Physically constrained empirical modelling of climatological F-region magnetic field and electric current variations

The Earth’s ionosphere hosts a complex electric current system that generates magnetic fields. The study of these electric currents and fields provides crucial insights into the ionosphere-thermosphere system, lower atmospheric dynamics, magnetospheric physics, and ionospheric plasma distribution and dynamics.

A particularly valuable dataset to study these currents and fields comes from magnetic measurements acquired by low Earth orbit (LEO) satellites. Some of these satellites provide high-accuracy vector magnetic data that are calibrated using onboard independent scalar measurements. This is the case for the ESA Earth Explorer Swarm satellite constellation, the CHAMP satellite, or the more recently launched MSS-1 satellite. Other satellites, such as the GRACE, GRACE-FO, CryoSat-2, and GOCE satellites, provide complementary, less-accurate platform magnetic vector data, which help improve the overall space-time satellite data coverage. Data from all these satellites are already used to recover and study the signals from the Earth’s outer core, the lithosphere, the oceans, the magnetospheric and the E-region ionospheric currents, as well as the currents induced in the solid Earth by these time-varying ionospheric and magnetospheric fields.
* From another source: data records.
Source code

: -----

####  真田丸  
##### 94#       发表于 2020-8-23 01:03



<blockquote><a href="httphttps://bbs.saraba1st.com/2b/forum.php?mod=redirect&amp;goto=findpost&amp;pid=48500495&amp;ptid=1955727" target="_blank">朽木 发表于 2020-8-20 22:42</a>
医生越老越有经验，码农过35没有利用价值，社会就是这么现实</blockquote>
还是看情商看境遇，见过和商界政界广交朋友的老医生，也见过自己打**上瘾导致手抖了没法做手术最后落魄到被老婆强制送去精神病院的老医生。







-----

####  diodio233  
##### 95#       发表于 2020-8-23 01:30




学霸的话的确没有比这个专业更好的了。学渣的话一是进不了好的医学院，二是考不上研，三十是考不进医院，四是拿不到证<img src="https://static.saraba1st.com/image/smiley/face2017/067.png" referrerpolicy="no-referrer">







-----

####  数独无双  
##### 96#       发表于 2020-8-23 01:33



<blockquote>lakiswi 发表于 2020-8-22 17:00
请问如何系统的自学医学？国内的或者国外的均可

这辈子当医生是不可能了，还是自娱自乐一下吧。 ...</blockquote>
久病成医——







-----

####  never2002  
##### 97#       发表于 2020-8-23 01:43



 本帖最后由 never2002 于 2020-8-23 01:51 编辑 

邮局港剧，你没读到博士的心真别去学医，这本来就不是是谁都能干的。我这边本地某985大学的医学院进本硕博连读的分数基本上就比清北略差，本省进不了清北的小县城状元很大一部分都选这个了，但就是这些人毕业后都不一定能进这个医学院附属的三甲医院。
Since LEO satellites orbit within the ionospheric F region, they also provide valuable in situ measurements of F-region ionospheric magnetic fields and electric currents. Interpreting the highly dynamic and spatially complex F-region signals in data from satellites at different altitudes and with very different geographic and local time coverage, however, is a challenging problem. A traditional approach in geomagnetism is to construct empirical models to extract and synthesize signals of interest from multiple data sources. Applied to F-region ionospheric fields and currents, it generally leads to strongly underdetermined inverse problems that can hardly be solved robustly due to incomplete satellite data coverage, even with modern satellite data. Recent research has nevertheless demonstrated that additional progress could be made by relying on optimized spatial basis functions using numerical simulations from realistic physics-based models, such as the Thermosphere-Ionosphere-Electrodynamics General Circulation Model. Such an approach has many advantages, including the ability to fill gaps at altitudes where no satellite data are available and to improve model numerical stability.

We will present our first very encouraging attempt to build a climatological model of F-region magnetic fields and ionospheric currents based on such an approach. Possible avenues for future improvements will also be discussed.